15 lessons from Joys of Compounding by @Gautam__Baid
This was my favourite investing book of 2020.
I've read it twice.
And plan to re-read it again.
Many lessons on life, investing, and becoming a better human being.
1. Importance of revenue growth
"Long-term revenue growth—particularly organic revenue growth—is the most important driver of shareholder returns for companies with high returns on capital"
2. Zoom out
"The very fact that most of the talent and resources on Wall Street are focused on competing in the short-term arena of the next few quarters is what leads to a big opportunity for those who can look 3-5 years out and quietly consider the bigger picture."
3. Structure your portfolio to reduce fear
"There’s no room for facts when our minds are occupied by fear.
Once fear about one aspect gets into the minds of people, they can’t see other things some distance away."
4. Gross profit margin tells you a lot
"Focus on the trend over the years.
If it is fluctuating a lot in a cyclical manner, then it means that the company does not have pricing power over its customers and is not able to pass on increases in raw material cost."
5. Not all stocks with low multiples are good investments
"Most of the time, switching from a high P/E stock to one with a low P/E proves to be a mistake.
Value traps are abundant and all-pervasive. I have learned to respect the market’s wisdom."
6. Not all stock corrections are equal
"An irrational fall in price makes a stock cheaper.
A rational fall in price makes a stock more expensive.
Value traps are businesses that look cheap but actually are expensive."
7. No such thing as wasted effort
"In investing, all knowledge is cumulative, and the insights we acquire by putting in the effort today often help us in a serendipitous way at some time in the future.
Work hard today to let good luck find you tomorrow."
8. You don't need 10 baggers to do well
"In my investing experience to date, I have not yet had even one “ten-bagger,”.
Multiplicative compounding of smaller multibaggers many times over helped me realize my dream.
I experienced the joys of compounding."
9. ROIC is not enough. You also want ample re-investment opportunities
"I prefer a business that not only produces high returns on invested capital.
But also consistently reinvests a large portion of its earnings at similarly high returns."
10. Cost advantage is a powerful moat to have
"The more customers that buy from a low-cost producer, the more its cost advantage moat widens over time, creating a “flywheel” that accelerates as the business grows."

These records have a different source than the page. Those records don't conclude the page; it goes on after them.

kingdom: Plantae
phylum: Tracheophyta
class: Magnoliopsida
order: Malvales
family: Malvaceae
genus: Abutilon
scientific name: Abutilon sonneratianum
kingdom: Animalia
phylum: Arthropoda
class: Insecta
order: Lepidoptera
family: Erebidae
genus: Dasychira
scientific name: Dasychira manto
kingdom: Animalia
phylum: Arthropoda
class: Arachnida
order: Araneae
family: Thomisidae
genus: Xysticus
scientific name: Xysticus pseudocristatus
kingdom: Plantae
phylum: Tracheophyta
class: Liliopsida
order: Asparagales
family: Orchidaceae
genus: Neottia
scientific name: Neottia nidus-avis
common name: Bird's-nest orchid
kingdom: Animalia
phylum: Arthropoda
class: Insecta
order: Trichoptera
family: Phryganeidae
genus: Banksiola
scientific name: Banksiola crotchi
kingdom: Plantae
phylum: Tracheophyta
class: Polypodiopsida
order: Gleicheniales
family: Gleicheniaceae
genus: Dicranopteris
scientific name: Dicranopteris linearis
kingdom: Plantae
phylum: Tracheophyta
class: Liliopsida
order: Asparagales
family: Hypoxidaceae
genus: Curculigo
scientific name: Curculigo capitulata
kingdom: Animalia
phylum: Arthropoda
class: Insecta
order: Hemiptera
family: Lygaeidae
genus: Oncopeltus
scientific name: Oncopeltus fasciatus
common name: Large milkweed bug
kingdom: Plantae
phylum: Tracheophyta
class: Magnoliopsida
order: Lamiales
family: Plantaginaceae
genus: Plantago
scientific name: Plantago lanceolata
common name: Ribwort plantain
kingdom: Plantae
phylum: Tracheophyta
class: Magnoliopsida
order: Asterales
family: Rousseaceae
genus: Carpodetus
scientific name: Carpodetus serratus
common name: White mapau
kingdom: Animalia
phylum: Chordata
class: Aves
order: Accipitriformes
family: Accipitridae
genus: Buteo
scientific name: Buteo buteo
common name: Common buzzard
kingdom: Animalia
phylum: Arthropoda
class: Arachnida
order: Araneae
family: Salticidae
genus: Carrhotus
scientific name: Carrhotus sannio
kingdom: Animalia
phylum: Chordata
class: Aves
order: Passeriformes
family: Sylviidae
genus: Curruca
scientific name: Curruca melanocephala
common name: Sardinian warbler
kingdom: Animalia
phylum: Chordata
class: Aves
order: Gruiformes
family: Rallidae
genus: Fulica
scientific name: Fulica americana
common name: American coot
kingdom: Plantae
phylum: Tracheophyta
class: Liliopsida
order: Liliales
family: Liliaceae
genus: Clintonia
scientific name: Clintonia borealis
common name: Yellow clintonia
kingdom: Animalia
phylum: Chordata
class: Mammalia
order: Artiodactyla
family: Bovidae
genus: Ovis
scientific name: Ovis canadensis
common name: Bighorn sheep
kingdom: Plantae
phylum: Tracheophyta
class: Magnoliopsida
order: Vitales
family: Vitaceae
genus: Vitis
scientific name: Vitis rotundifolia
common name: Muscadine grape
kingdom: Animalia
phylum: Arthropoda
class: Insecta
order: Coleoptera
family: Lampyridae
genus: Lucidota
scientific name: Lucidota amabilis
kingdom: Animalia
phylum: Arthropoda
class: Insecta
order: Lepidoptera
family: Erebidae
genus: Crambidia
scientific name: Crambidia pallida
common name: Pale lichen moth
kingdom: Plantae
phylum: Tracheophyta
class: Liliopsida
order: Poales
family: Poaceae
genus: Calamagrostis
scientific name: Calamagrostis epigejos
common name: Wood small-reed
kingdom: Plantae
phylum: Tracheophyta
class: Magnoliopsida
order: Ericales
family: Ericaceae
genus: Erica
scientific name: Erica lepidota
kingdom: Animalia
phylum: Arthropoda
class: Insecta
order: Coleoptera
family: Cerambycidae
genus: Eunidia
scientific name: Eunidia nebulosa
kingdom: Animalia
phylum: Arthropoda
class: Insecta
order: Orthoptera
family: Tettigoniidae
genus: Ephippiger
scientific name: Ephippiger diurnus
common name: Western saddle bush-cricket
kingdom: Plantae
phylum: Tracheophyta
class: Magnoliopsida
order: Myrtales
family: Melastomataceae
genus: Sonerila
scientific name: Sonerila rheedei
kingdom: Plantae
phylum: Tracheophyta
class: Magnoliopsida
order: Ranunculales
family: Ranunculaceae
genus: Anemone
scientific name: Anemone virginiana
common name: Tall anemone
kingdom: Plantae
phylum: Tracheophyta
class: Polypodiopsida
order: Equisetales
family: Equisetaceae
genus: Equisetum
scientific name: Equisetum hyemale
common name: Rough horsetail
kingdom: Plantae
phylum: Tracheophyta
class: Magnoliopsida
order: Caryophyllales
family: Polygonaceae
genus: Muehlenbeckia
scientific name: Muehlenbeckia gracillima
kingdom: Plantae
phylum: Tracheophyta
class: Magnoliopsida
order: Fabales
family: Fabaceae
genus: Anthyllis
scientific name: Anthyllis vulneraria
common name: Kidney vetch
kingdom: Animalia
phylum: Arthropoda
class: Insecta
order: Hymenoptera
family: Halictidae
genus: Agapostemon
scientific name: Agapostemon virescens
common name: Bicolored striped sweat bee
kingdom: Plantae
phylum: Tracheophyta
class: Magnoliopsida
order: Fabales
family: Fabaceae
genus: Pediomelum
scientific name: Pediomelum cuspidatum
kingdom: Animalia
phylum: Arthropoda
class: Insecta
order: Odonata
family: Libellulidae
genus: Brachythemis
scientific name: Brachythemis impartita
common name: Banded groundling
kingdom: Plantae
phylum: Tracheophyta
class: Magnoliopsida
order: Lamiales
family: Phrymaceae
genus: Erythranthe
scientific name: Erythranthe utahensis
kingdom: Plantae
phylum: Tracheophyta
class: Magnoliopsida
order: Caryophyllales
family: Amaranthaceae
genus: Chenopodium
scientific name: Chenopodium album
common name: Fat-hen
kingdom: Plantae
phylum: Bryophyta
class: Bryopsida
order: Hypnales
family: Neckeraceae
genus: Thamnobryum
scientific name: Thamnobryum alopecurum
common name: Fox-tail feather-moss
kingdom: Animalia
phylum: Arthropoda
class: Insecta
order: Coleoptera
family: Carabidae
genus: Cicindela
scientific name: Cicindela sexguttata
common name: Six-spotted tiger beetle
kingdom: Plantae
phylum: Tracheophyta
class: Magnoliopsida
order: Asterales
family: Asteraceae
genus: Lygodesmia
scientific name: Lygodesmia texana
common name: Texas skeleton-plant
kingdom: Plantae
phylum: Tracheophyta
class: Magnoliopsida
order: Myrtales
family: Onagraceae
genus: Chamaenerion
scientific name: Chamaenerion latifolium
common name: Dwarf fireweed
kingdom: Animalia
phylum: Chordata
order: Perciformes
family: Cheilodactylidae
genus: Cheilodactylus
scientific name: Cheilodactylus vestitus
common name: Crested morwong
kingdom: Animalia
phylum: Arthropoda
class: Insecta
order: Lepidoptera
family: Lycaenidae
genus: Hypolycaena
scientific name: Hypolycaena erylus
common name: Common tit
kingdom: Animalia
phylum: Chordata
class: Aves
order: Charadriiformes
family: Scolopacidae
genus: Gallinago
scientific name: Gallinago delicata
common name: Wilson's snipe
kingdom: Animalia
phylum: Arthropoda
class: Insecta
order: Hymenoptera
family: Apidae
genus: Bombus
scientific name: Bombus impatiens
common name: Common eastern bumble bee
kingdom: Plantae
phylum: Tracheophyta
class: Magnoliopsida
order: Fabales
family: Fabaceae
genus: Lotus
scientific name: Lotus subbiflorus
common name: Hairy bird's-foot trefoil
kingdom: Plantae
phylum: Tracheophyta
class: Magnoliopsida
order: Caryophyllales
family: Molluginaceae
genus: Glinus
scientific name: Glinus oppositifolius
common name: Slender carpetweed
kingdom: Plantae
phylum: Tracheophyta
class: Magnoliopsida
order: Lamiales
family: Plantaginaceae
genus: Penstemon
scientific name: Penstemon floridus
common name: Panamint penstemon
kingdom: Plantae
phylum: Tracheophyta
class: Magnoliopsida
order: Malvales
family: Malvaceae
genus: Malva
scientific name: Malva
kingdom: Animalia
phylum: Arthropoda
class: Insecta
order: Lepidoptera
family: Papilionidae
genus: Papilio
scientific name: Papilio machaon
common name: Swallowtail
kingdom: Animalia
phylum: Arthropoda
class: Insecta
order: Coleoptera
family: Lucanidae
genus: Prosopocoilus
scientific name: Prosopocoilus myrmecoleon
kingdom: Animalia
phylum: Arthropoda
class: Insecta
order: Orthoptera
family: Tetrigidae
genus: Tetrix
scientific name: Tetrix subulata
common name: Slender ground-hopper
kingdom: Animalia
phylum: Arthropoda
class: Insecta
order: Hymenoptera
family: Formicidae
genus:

11. Stock price swings wildly. Business value moves slowly.
"Always remember: stock prices randomly fluctuate every day, sometimes wildly on either side, but business value changes very slowly."
12. Given a long enough time frame, you can still get wealthy without home runs
"We should not aim for the highest possible returns in the shortest period of time.
but rather we should seek above-average returns over a long period of time with the lowest possible risk."
13. Don't just consider probability of failure. Consider the magnitude too.
"If bankruptcy is a potential risk, then it doesn’t really matter what the upside possibilities are.
Certain bets in life, regardless of how asymmetric they appear, should be avoided at all costs."
14. Before you start paddling hard, make sure you are headed in the right direction
"In both careers and in investments, it helps enormously to pick the right train, that is, to choose a field with long-term secular growth"
15. Human beings are wired to react to sudden changes in the environment...
Not to slow, gradual ones.
But slow changes, both improvements and deteriorations, are magnified over time, even though they are barely noticeable over short periods."